Southern Upland Way

Start 24/10/2019 Cockburnspath

Finish 05/11/2019 Portpatrick

Distance 212miles/341km

This would be my fifth traverse of the British mainland, all from east to west.
To arrive at my departure point at Cockburnspath, I traveled by train to Berwick-Upon-Tweed, then caught a bus. A search using the National Rail website gave a ticket price of £86.20 Rather than pay this extortionate price, I bought four separate tickets for this journey using the same website. Rochdale to Leeds, Leeds to York, York to Newcastle, Newcastle to Berwick. Together, these cost £31.15
Same route, same time, same trains!
It was a pleasant Thursday afternoon as I set out from the cross in the centre of the village and soon reached the coastal path to Pease Bay, before heading inland, among the wind-farms that would be an almost constant presence along the route. After a few hours, as the sun began to drop below the horizon I found a suitable place beside the path to camp and settled in for the night.
In the afternoon of my first full day, an overcast affair, I met a couple heading in the opposite direction, on their twelfth and penultimate day on the trail. I was the first person they had encountered walking the whole route, which they had thoroughly enjoyed, commenting on how well way-marked the route was and warning of the wet ground in the west.
The temperature was beginning to drop on this Friday evening as I arrived at Lauder. Starting this walk so late in the year meant that most of the campsites along the route had closed their tent fields, or weren't open for business at all. In fact this was to be the only official campsite I stayed at on this walk. Another hot shower was the one thing I missed as the days passed.
This weekend marked the end of British Summer Time, but there were plenty of people out and about around Melrose and Galashiels on Saturday, and the sun shone, encouraging people out on the following day, despite the cold wind on the tops.
With shorter days, I increased the available walking hours, by continuing into the darkness on a few occasions during the course of the next week. Worth doing when there was the certainty of a good camping spot ahead, or the promise of an evening by the fire in a bothy. The weather was still favourable. Not so cold and most importantly, dry.
The first day of November was the only really wet day of the entire journey, the morning cloud reducing visibility to about 100metres for the ascents leading to the top of Benbrack and its impressive arch sculpture.

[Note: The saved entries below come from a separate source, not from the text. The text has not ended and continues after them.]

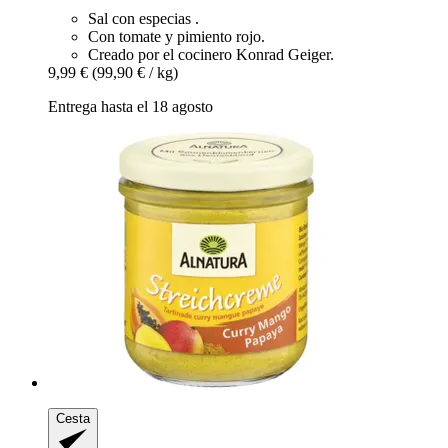
Sal con especias .
Con tomate y pimiento rojo.
Creado por el cocinero Konrad Geiger.
9,99 €
(99,90 € / kg)
Entrega hasta el 18 agosto
Cesta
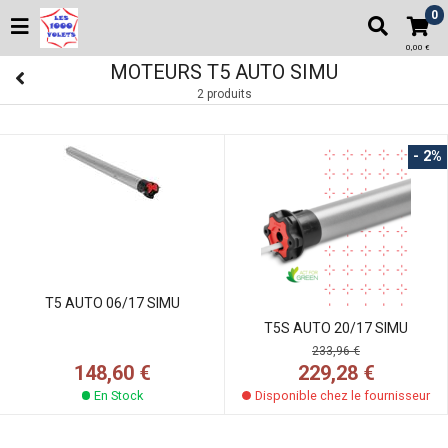
0
0,00 €
MOTEURS T5 AUTO SIMU
2 produits
- 2%
T5 AUTO 06/17 SIMU
T5S AUTO 20/17 SIMU
233,96 €
148,60 €
229,28 €
En Stock
Disponible chez le fournisseur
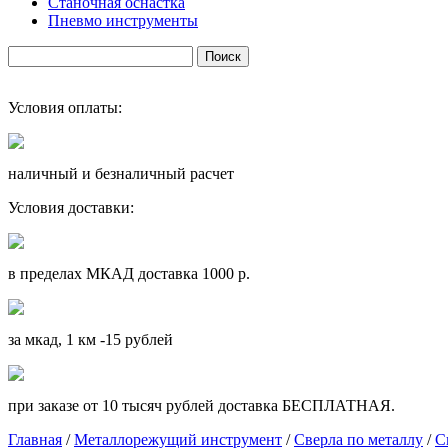
Станочная оснастка
Пневмо инструменты
Условия оплаты:
наличный и безналичный расчет
Условия доставки:
в пределах МКАД доставка 1000 р.
за мкад, 1 км -15 рублей
при заказе от 10 тысяч рублей доставка БЕСПЛАТНАЯ.
Главная
/
Металлорежущий инструмент
/
Сверла по металлу
/
С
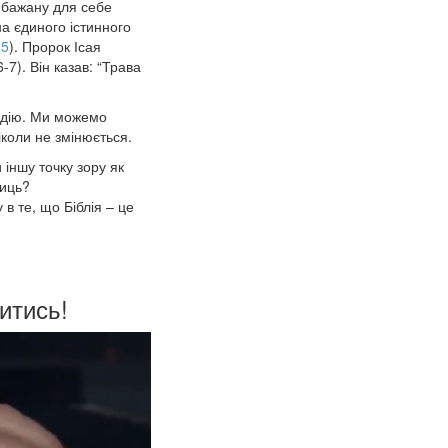
и бажану для себе
на єдиного істинного
:5
). Пророк Ісая
-7). Він казав: “Трава
надію. Ми можемо
ніколи не змінюється.
 іншу точку зору як
ниць?
в те, що Біблія – це
итись!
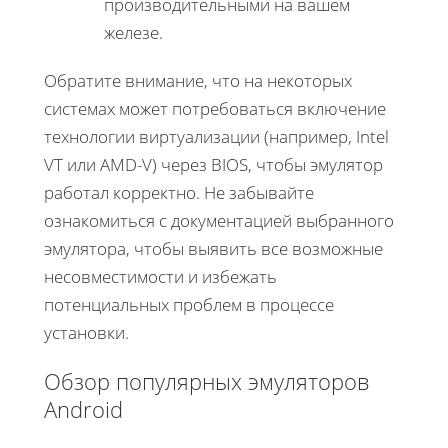
производительными на вашем
железе.
Обратите внимание, что на некоторых
системах может потребоваться включение
технологии виртуализации (например, Intel
VT или AMD-V) через BIOS, чтобы эмулятор
работал корректно. Не забывайте
ознакомиться с документацией выбранного
эмулятора, чтобы выявить все возможные
несовместимости и избежать
потенциальных проблем в процессе
установки.
Обзор популярных эмуляторов
Android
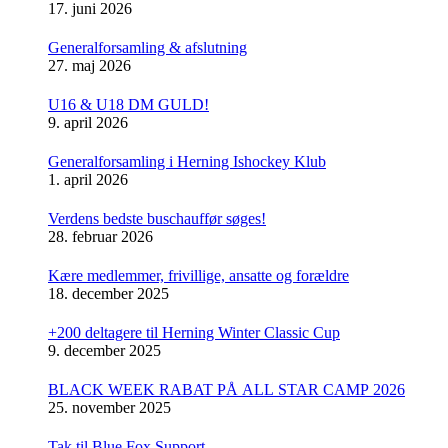
17. juni 2026
Generalforsamling & afslutning
27. maj 2026
U16 & U18 DM GULD!
9. april 2026
Generalforsamling i Herning Ishockey Klub
1. april 2026
Verdens bedste buschauffør søges!
28. februar 2026
Kære medlemmer, frivillige, ansatte og forældre
18. december 2025
+200 deltagere til Herning Winter Classic Cup
9. december 2025
BLACK WEEK RABAT PÅ ALL STAR CAMP 2026
25. november 2025
Tak til Blue Fox Support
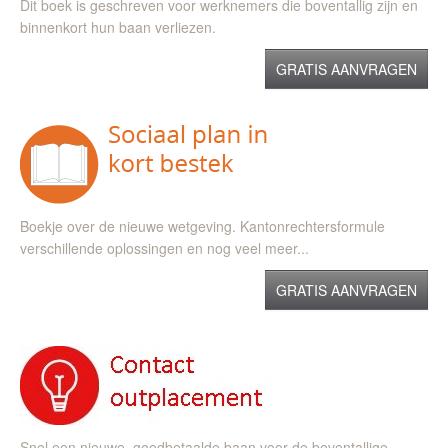
Dit boek is geschreven voor werknemers die boventallig zijn en
binnenkort hun baan verliezen.
GRATIS AANVRAGEN
Boekje over de nieuwe wetgeving. Kantonrechtersformule
verschillende oplossingen en nog veel meer...
GRATIS AANVRAGEN
Snel een nieuwe, goedbetaalde baan voor de boventallige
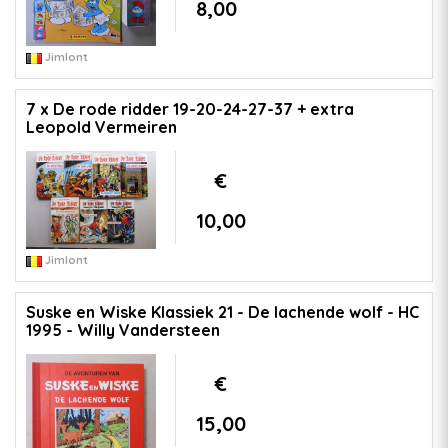
8,00
Jimlont
7 x De rode ridder 19-20-24-27-37 + extra
Leopold Vermeiren
€
10,00
Jimlont
Suske en Wiske Klassiek 21 - De lachende wolf - HC
1995 - Willy Vandersteen
€
15,00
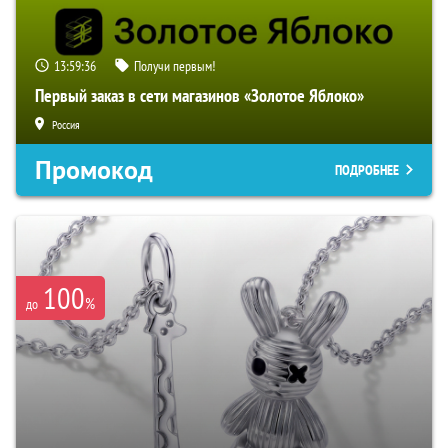
13:59:35
Получи первым!
Первый заказ в сети магазинов «Золотое Яблоко»
Россия
Промокод
ПОДРОБНЕЕ
100
%
до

Arriving at St John's Town of Dalry that evening, I headed to the pub to formulate a plan. A patch of grass by the Town Hall looked an inviting place to pitch my tent, but as I gauged opinion from a couple of locals as to the suitability of that location, I was offered the use of an empty caravan or a recently acquired patch of grass behind the TH. Luck was on my side. I took the camping option, and after pitching my tent and having something to eat, returned to The Clachan Inn to spend a pleasant evening drying out by the fire.
By now, I had reached the point along the route where the ground was very wet in places. Feet were never completely dry. The penultimate two days involved walking for long stretches on tarmac roads in between the boggy conditions across open country, and I began to feel a little disappointed as to how this walk was coming to a close. However, after another torch-lit road-walk, to reach a wild camping spot near Killantringan Lighthouse, I woke up to the promise that my final day on the Southern Upland Way would be a short walk of just a few miles, along a beautiful stretch of coast, with the green isle clearly visible across the Irish Sea.
This was a fitting end to a fantastic walk, worthy of a celebratory cooked breakfast in Portpatrick.
(Something you can't get if you walk this route west to east!)